Hong Kong’s top court ruled on Thursday that section 161 of the Crimes Ordinance – “access to a computer with criminal or dishonest intent” – was not meant to cover a person using their own tech devices.
The decision was a rebuke to the Department of Justice, which has been criticised for using the charge as a catch-all mechanism to prosecute a range of computer-related crimes. The central question was whether the phrase “obtain access to a computer” should be interpreted as “gaining access” to a computer belonging to someone else, or simply “using” any computer.
The case arose in 2016 when four primary school teachers were accused of using smartphones to take photos of their schools’ entrance exam papers and distributing the photos. They had been charged under subsection 161(1)(c) of the Crimes Ordinance – “obtaining access to a computer with a view to dishonest gain for himself or another.”

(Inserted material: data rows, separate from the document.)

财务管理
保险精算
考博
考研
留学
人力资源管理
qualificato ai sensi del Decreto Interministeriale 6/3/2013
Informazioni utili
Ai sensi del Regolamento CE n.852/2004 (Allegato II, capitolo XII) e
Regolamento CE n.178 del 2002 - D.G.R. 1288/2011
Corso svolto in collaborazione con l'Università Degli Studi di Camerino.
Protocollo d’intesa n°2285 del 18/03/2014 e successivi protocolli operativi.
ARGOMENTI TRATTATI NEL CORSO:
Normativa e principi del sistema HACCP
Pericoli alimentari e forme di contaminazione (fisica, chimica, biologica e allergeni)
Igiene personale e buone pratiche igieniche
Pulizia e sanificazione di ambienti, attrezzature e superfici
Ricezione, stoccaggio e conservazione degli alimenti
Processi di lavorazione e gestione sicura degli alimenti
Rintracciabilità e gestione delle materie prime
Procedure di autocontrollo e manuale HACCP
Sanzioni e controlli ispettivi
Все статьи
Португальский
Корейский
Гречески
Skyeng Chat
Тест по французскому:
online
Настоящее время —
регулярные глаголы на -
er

See also: Dishonesty and computers: how a loosely drafted offence is abused by prosecutors
They were acquitted by a magistrate, and an appeal court upheld the decision. The government then took the case to the Court of Final Appeal in February.
On Thursday the city’s top court dismissed the government’s appeal unanimously, saying that it arrived at the conclusion by looking at the legislative history and purpose of the 1993 statute that created the offence.

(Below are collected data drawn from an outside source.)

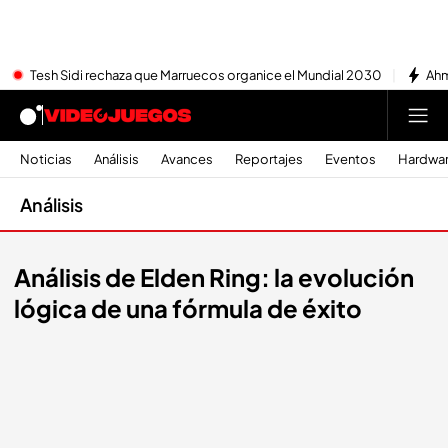
Tesh Sidi rechaza que Marruecos organice el Mundial 2030
Ahm
Noticias
Análisis
Avances
Reportajes
Eventos
Hardwa
Análisis
Análisis de Elden Ring: la evolución
lógica de una fórmula de éxito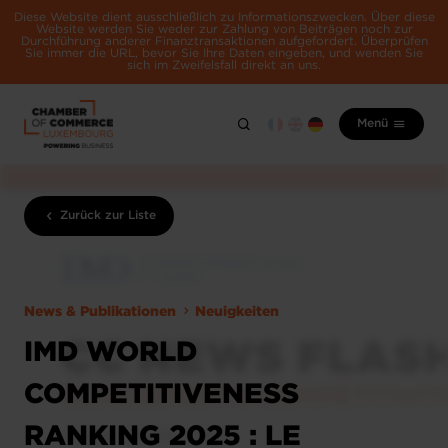
Diese Website dient ausschließlich zu Informationszwecken. Über diese
Website werden Sie weder zur Zahlung von Beiträgen noch zur
Durchführung anderer Finanztransaktionen aufgefordert. Überprüfen
Sie immer die URL, bevor Sie Ihre Daten eingeben, und wenden Sie
sich im Zweifelsfall direkt an uns.
Menü
Zurück zur Liste
News & Publikationen
Neuigkeiten
IMD WORLD
COMPETITIVENESS
RANKING 2025 : LE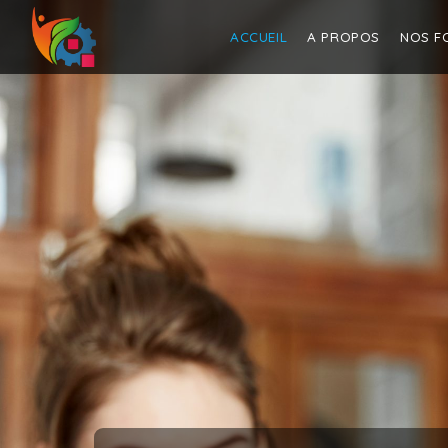
ACCUEIL
A PROPOS
NOS F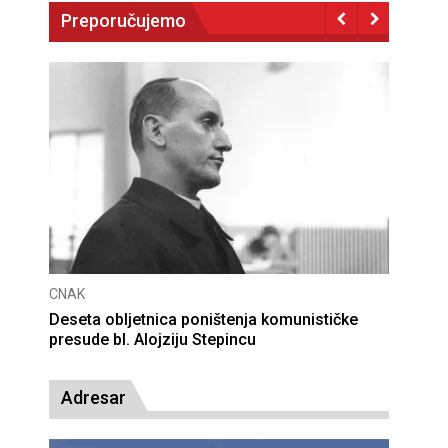
Preporučujemo
CNAK
Deseta obljetnica poništenja komunističke
presude bl. Alojziju Stepincu
Adresar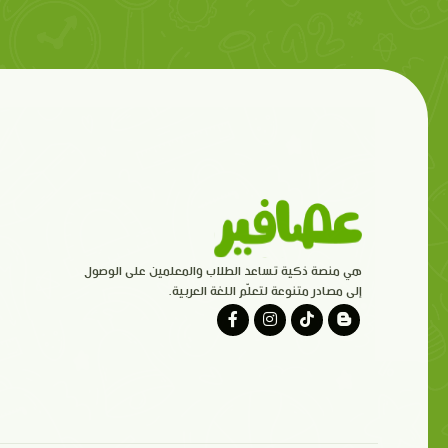
هي منصة ذكية تساعد الطلاب والمعلمين على الوصول
إلى مصادر متنوعة لتعلّم اللغة العربية.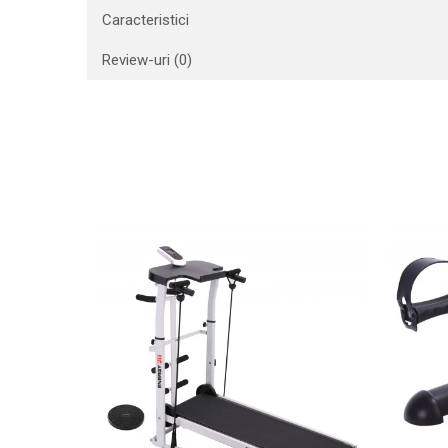
Caracteristici
Review-uri
(0)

A 1992 legislative memorandum used the term “gaining access,” the judges noted: “The language of the memorandum itself, using as it did the term ‘gaining access,’ indicates a purpose directed at conduct by an offender involving access to somebody else’s computer.”

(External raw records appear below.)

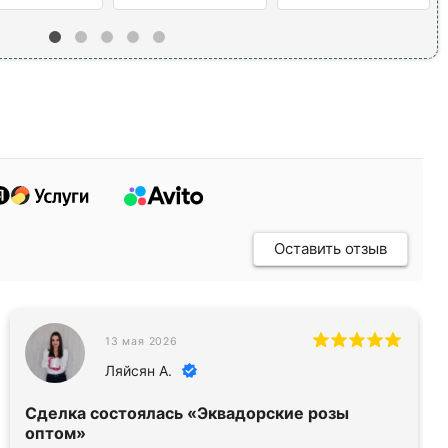
Оставить отзыв
13 мая 2026
Ляйсян А.
Сделка состоялась
«Эквадорские розы
оптом»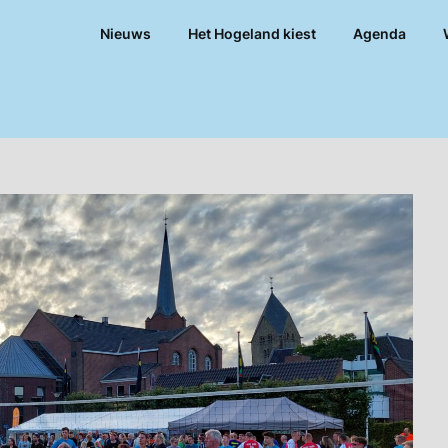
Nieuws
Het Hogeland kiest
Agenda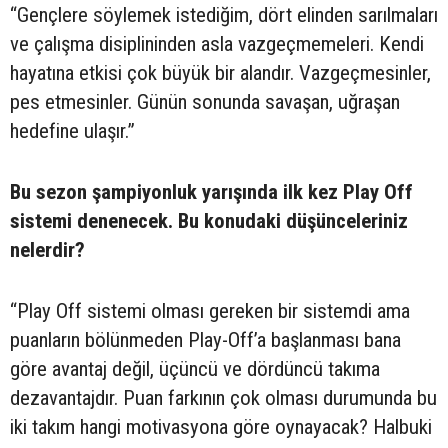
“Gençlere söylemek istediğim, dört elinden sarılmaları
ve çalışma disiplininden asla vazgeçmemeleri. Kendi
hayatına etkisi çok büyük bir alandır. Vazgeçmesinler,
pes etmesinler. Günün sonunda savaşan, uğraşan
hedefine ulaşır.”
Bu sezon şampiyonluk yarışında ilk kez Play Off
sistemi denenecek. Bu konudaki düşünceleriniz
nelerdir?
“Play Off sistemi olması gereken bir sistemdi ama
puanların bölünmeden Play-Off’a başlanması bana
göre avantaj değil, üçüncü ve dördüncü takıma
dezavantajdır. Puan farkının çok olması durumunda bu
iki takım hangi motivasyona göre oynayacak? Halbuki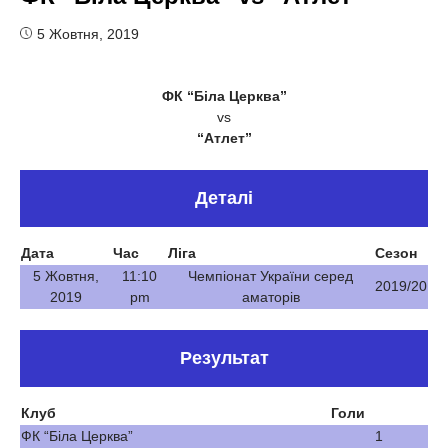
5 Жовтня, 2019
ФК “Біла Церква”
vs
“Атлет”
Деталі
Дата
Час
Ліга
Сезон
5 Жовтня,
11:10
Чемпіонат України серед
2019/20
2019
pm
аматорів
Результат
Клуб
Голи
ФК “Біла Церква”
1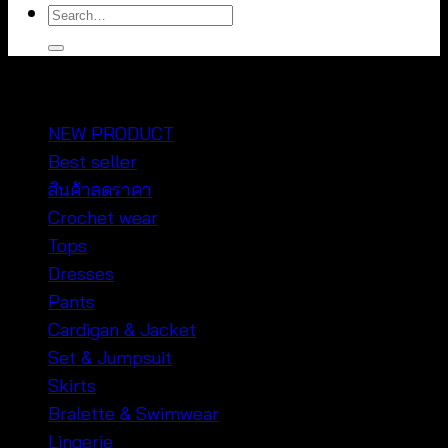
Search
for:
หมวดหมู่สินค้า
NEW PRODUCT
Best seller
สินค้าลดราคา
Crochet wear
Tops
Dresses
Pants
Cardigan & Jacket
Set & Jumpsuit
Skirts
Bralette & Swimwear
Lingerie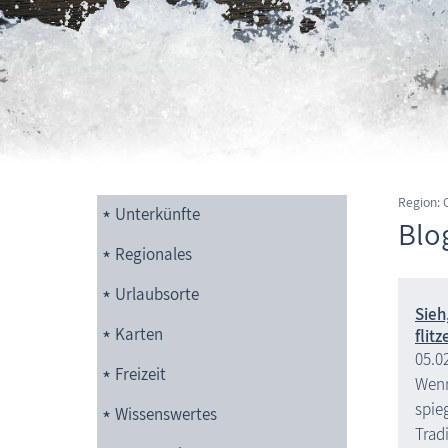
Region:
Unterkünfte
Blo
Regionales
Urlaubsorte
Sieh
Karten
flitz
05.0
Freizeit
Wenn
spieg
Wissenswertes
Trad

Other provisions in the same 1993 statute also made references to the access or misuse of a computer other than the offender’s own, the judges added.
Prosecutors tried to argue that a narrow interpretation of the offence would “significantly undermine its purpose and efficacy in combating computer-related crime” – for example, hacking, phishing, identity theft and upskirt photographs.
However, the court said the case was not about advancing a desirable public policy.
“The court seeks to ascertain the purpose of the statute to inform its construction. It does not identify a purpose which it thinks would be beneficial and then construe the statute to fit it,” the judgment read.
Prior to Thursday’s judgment, the section 161 offence has been invoked to criminalise various activities, including online fraud, computer hacking, upskirting and online publication of obscene or threatening information.
Critics have also said there was a gradual broadening of the terms of the offence: following a 2013 case, mobile phones fell under the definition of “computer” in section 161.
During the February hearing, Director of Public Prosecutions David Leung made the argument that the offence should cover a person using a computer or phone to search Google Maps for an escape route after committing a crime.
However, the argument was met with some scepticism from judges, with one asking whether the offence would cover a person who threw a computer at someone else.